Le projet européen Erasmus + de mobilités des personnels : PRIDE, genres, identités, sexualités

Observatoire d'une classe d'aquivalent CP à la Turebergsskolan-Sollentuna

« What is good for one is good for all » ou la pédagogie critique des normes.

Le projet pilote de mobilités européennes des personnels « PRIDE – genre, identités, sexualités », porté par le bureau Erasmus+ de la DAREIC et l’Observatoire de prévention et de lutte contre les discriminations anti-LGBT+ du rectorat de l’académie de Paris s’est déployé au dernier trimestre de l’année 2022  à l’échelle académique avec un consortium d’établissements scolaires aux profils variés.

**Données enregistrées:**
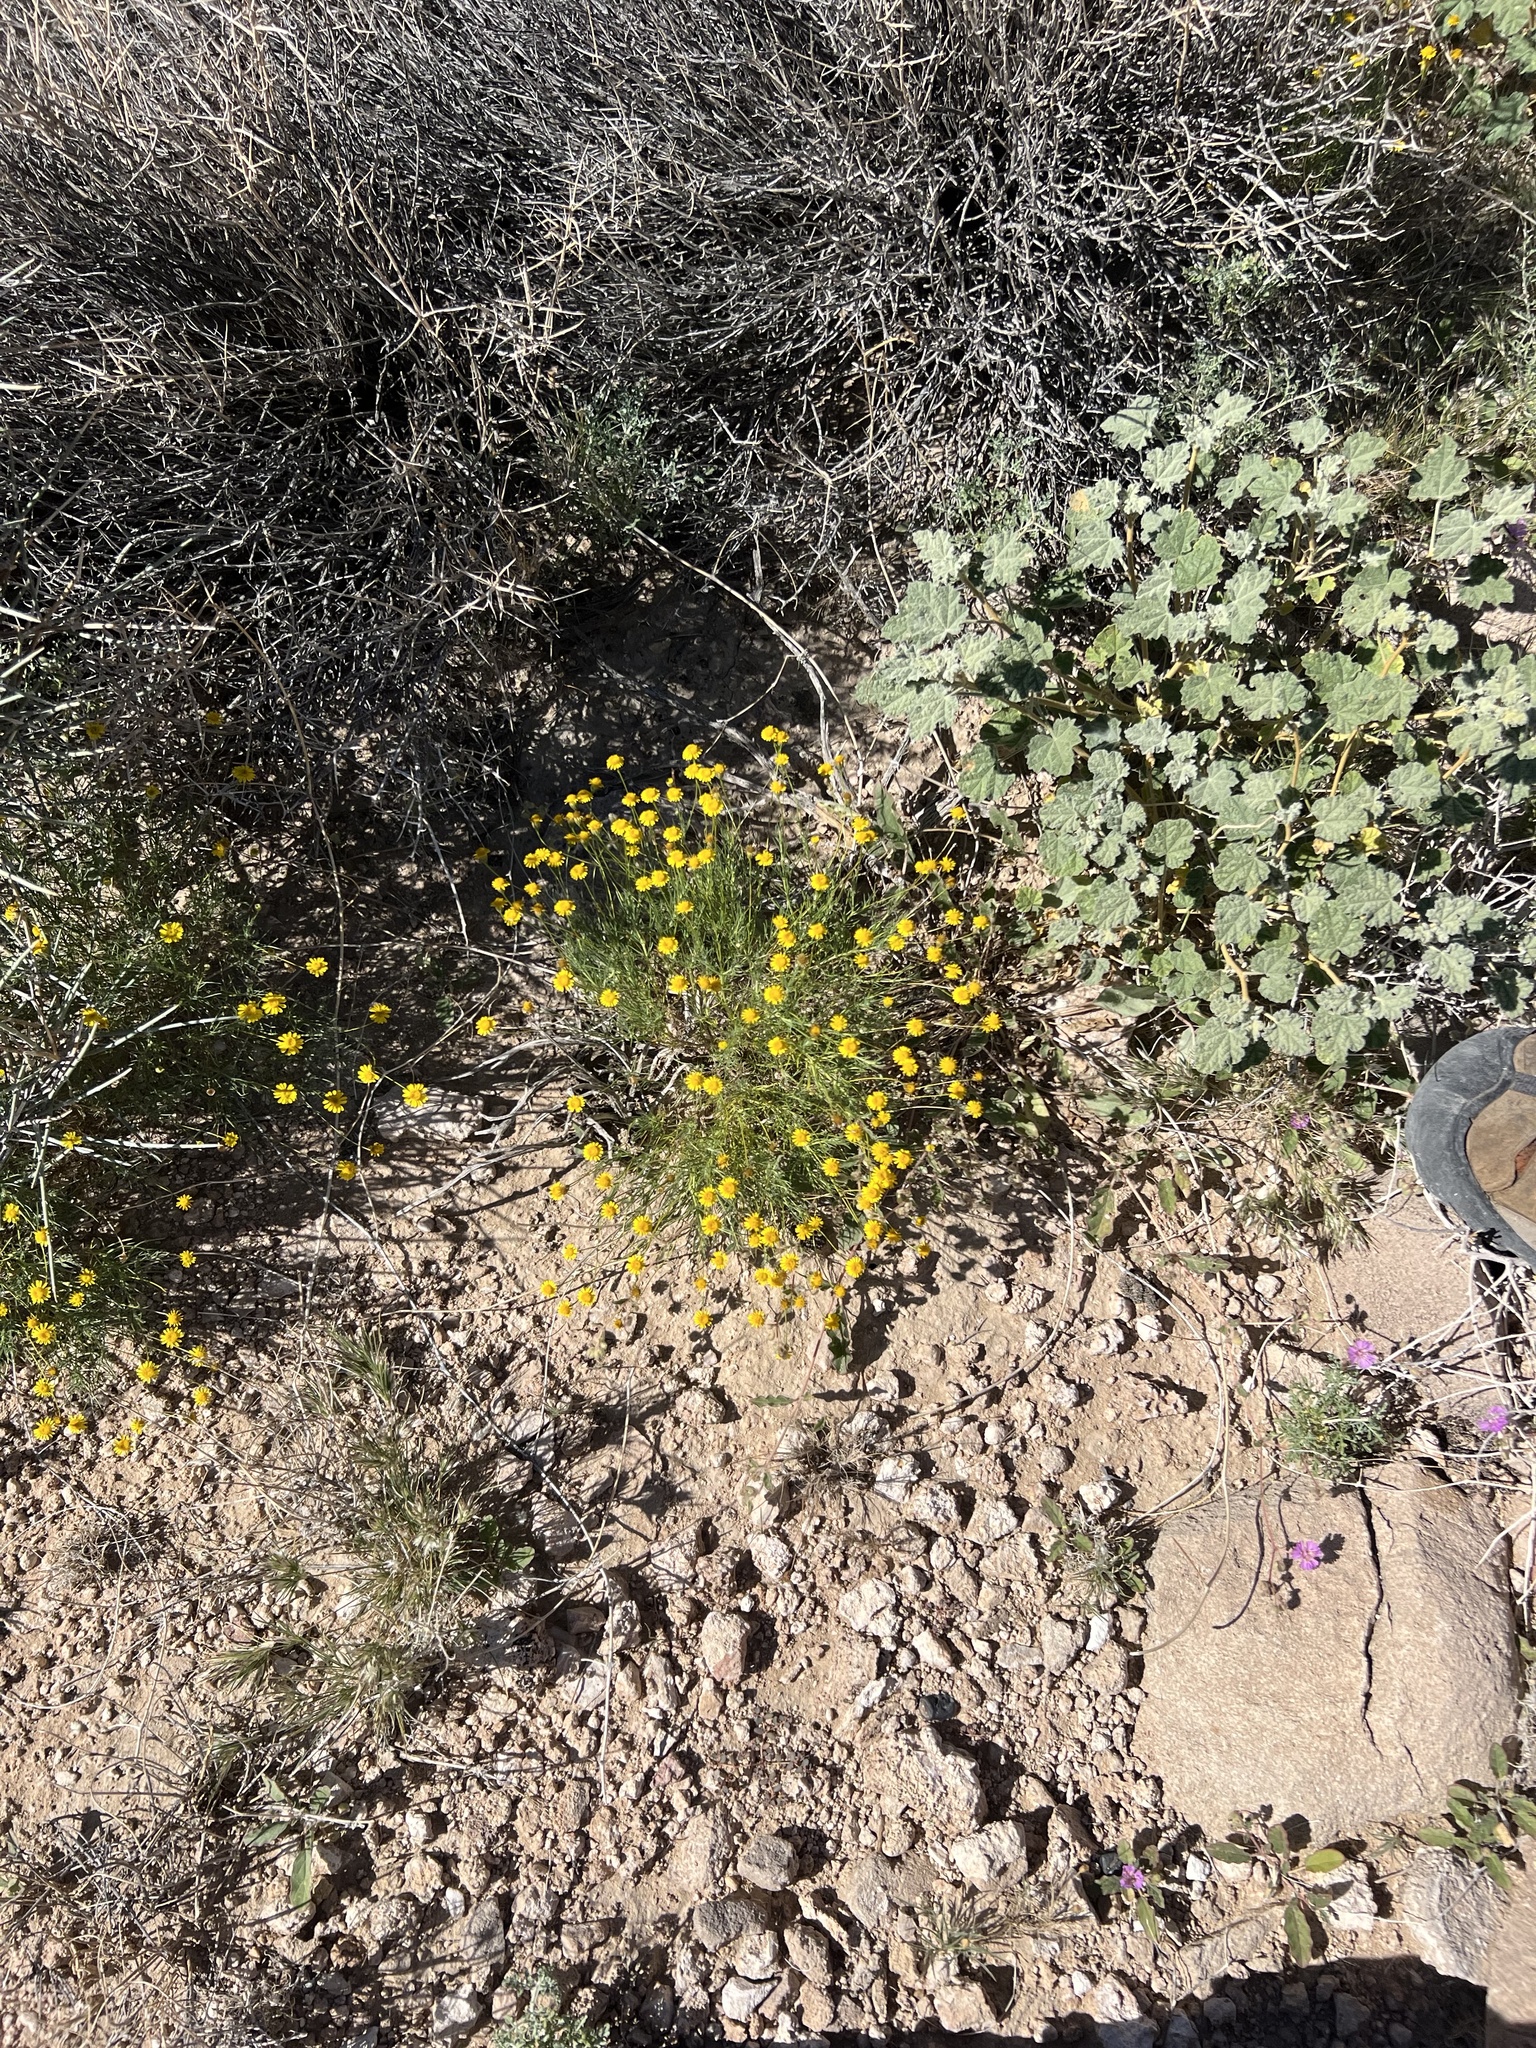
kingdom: Plantae
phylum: Tracheophyta
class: Magnoliopsida
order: Asterales
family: Asteraceae
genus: Thymophylla
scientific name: Thymophylla pentachaeta
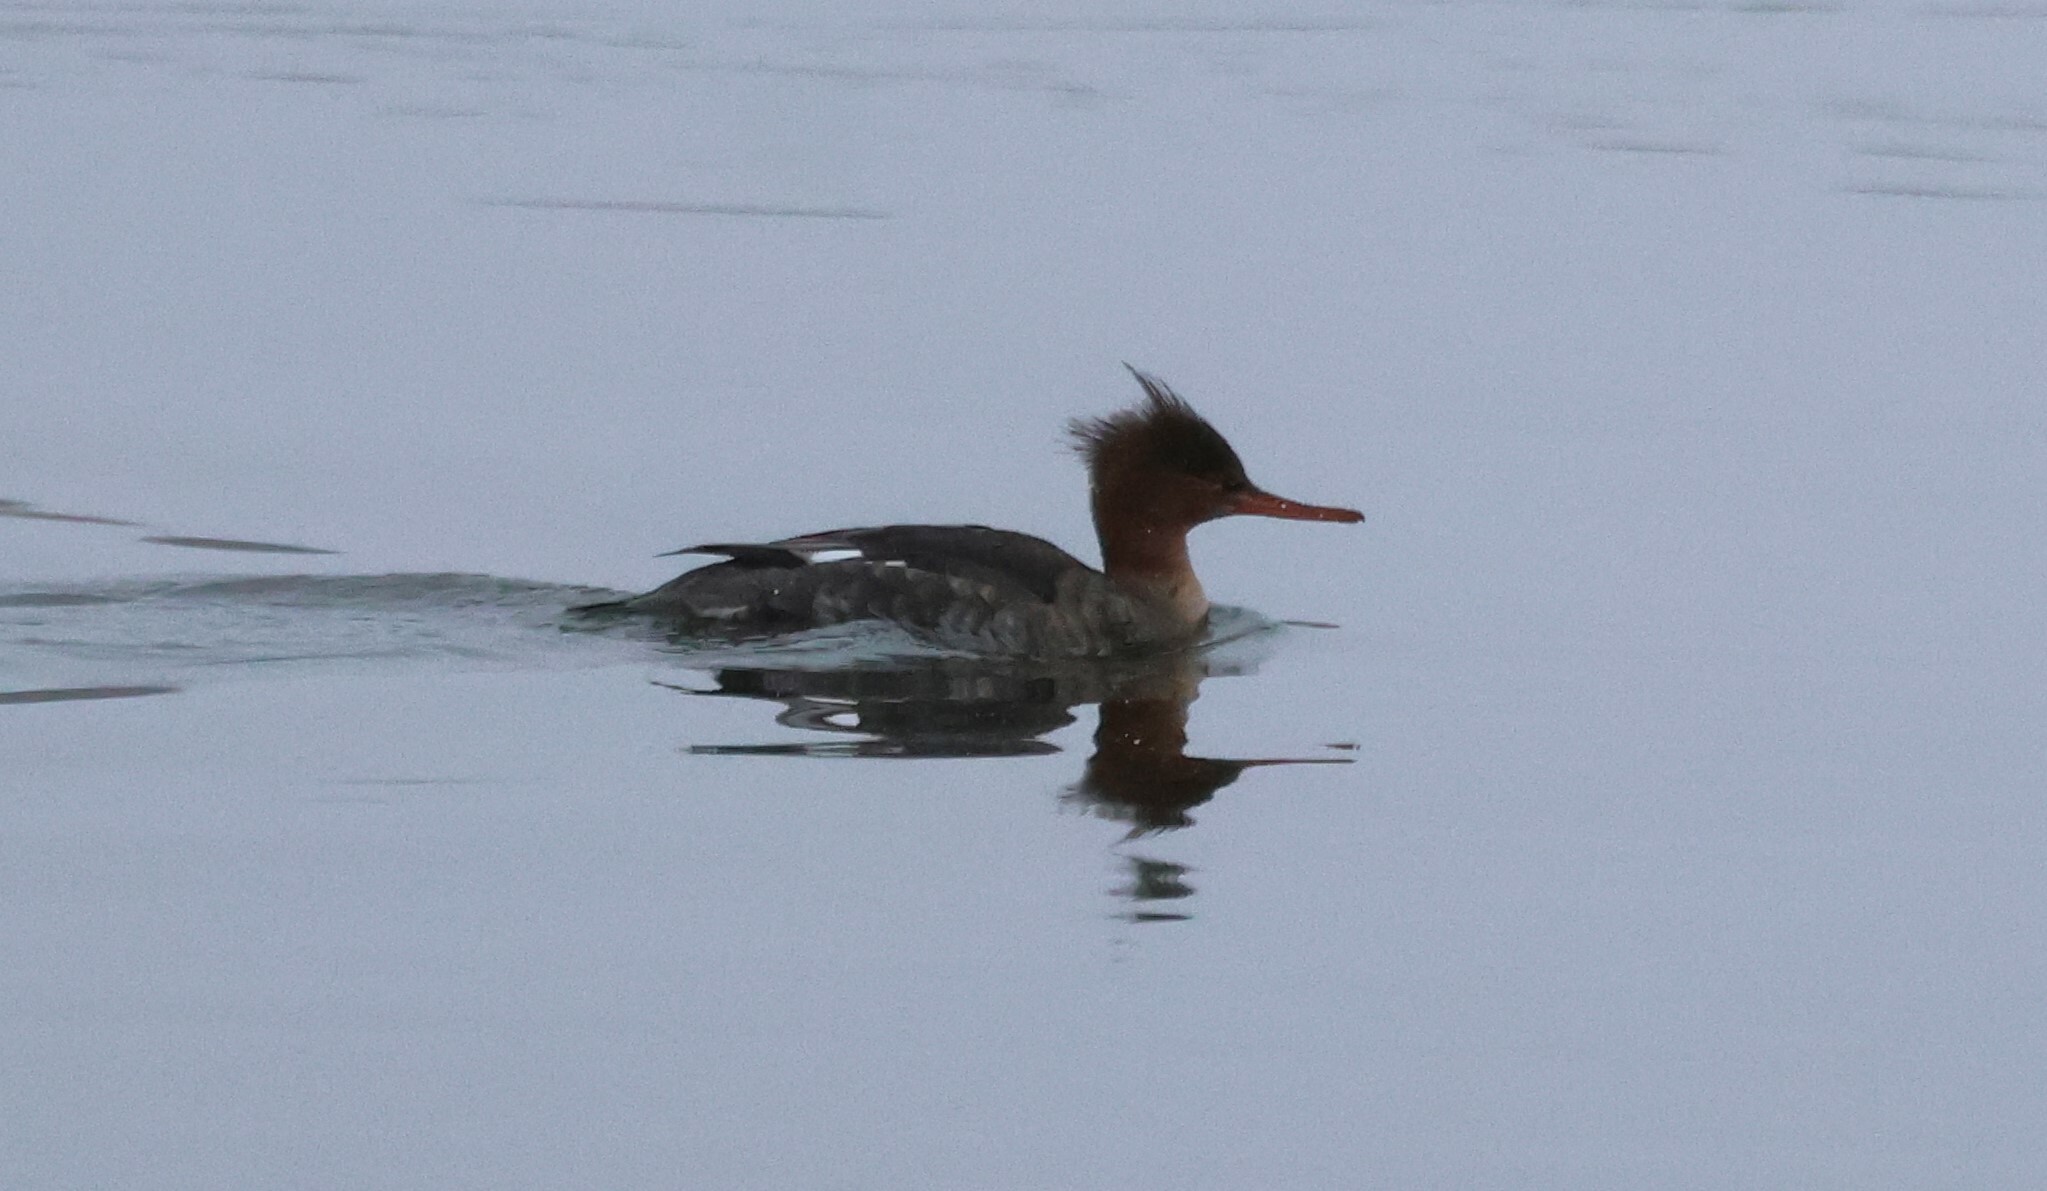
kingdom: Animalia
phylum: Chordata
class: Aves
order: Anseriformes
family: Anatidae
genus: Mergus
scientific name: Mergus serrator
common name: Red-breasted merganser
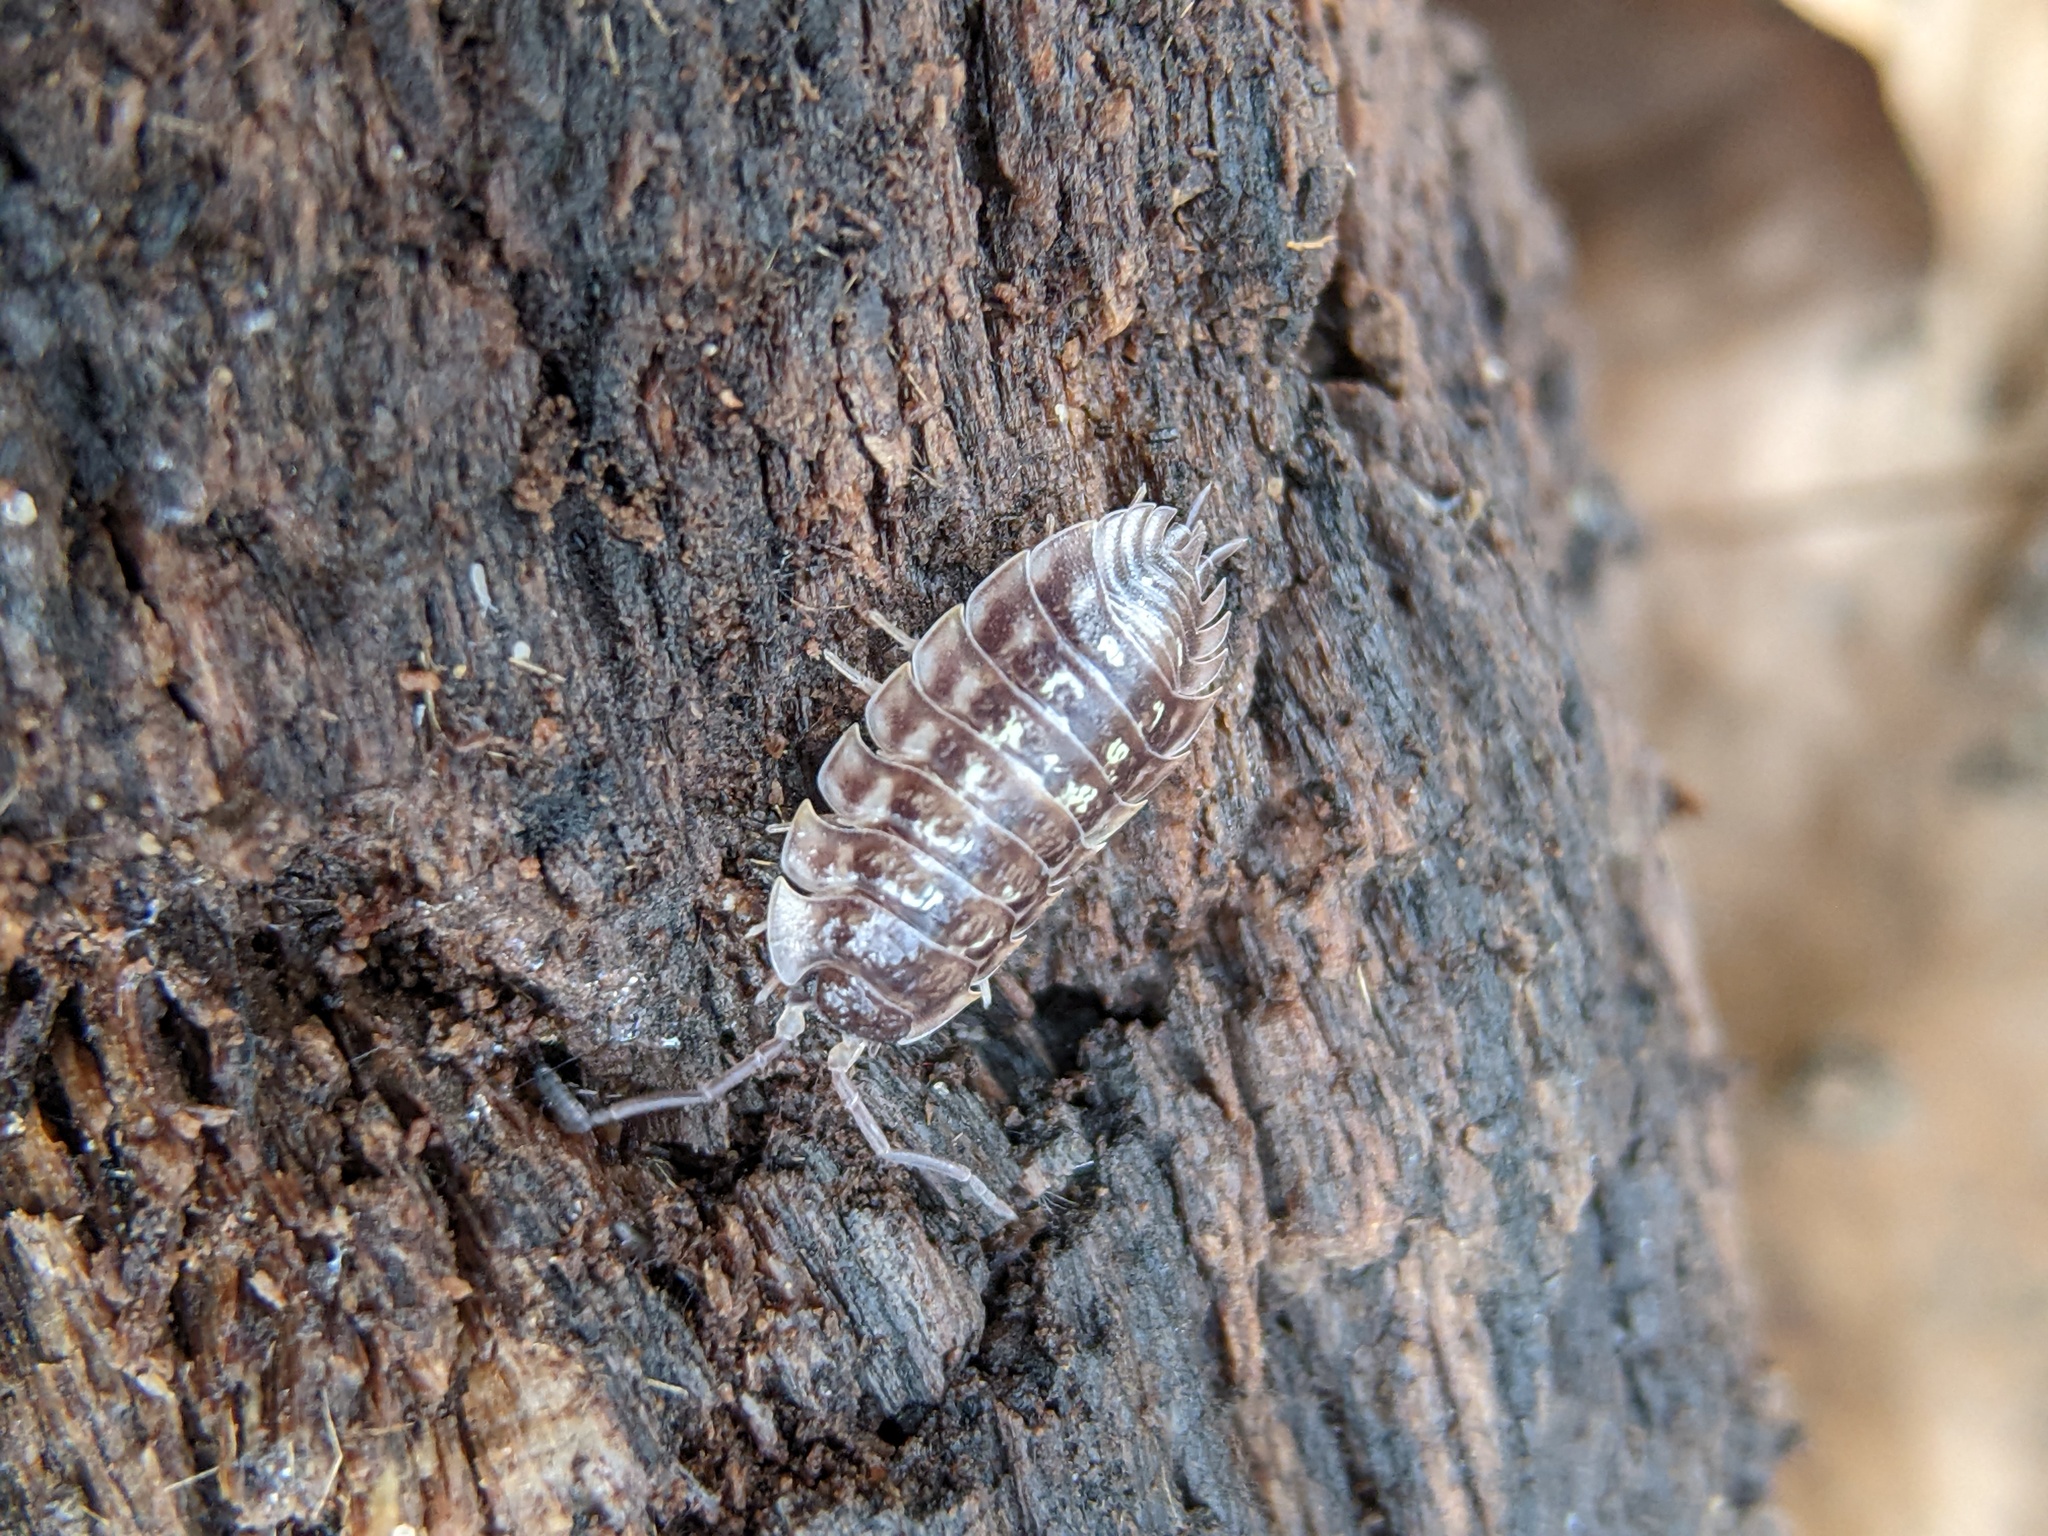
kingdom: Animalia
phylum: Arthropoda
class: Malacostraca
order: Isopoda
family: Oniscidae
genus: Oniscus
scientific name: Oniscus asellus
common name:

**Exercices:**
A) Recopiez fidèlement le passage de l'extrait qui commence à « Le projet pilote » et va jusqu'à « aux profils variés. » inclus.
B) Traduisez en anglais la phrase suivante de l'extrait : « Le projet pilote de mobilités européennes des personnels « PRIDE – genre, identités, sexualités », porté par le bureau Erasmus+ de la DAREIC et l'Observatoire de prévention et de lutte contre les discriminations anti-LGBT+ du rectorat de l'académie de Paris s'est déployé au dernier trimestre de l'année 2022 à l'échelle académique avec un consortium d'établissements scolaires aux profils variés. »
C) Dans la phrase de l'extrait qui commence par « Le projet pilote », relevez tous les termes qui suivent le nom « PRIDE » dans l'intitulé du projet.

**Corrigé complet:**
A)
Le projet pilote de mobilités européennes des personnels « PRIDE – genre, identités, sexualités », porté par le bureau Erasmus+ de la DAREIC et l’Observatoire de prévention et de lutte contre les discriminations anti-LGBT+ du rectorat de l’académie de Paris s’est déployé au dernier trimestre de l’année 2022  à l’échelle académique avec un consortium d’établissements scolaires aux profils variés.

B) The pilot project for European staff mobility "PRIDE – gender, identities, sexualities," led by the Erasmus+ office of the DAREIC and the Observatory for the prevention of and fight against anti-LGBT+ discrimination of the rectorate of the Paris academy, was rolled out in the last quarter of 2022 at the academy level with a consortium of schools with varied profiles.

C) genre, identités, sexualités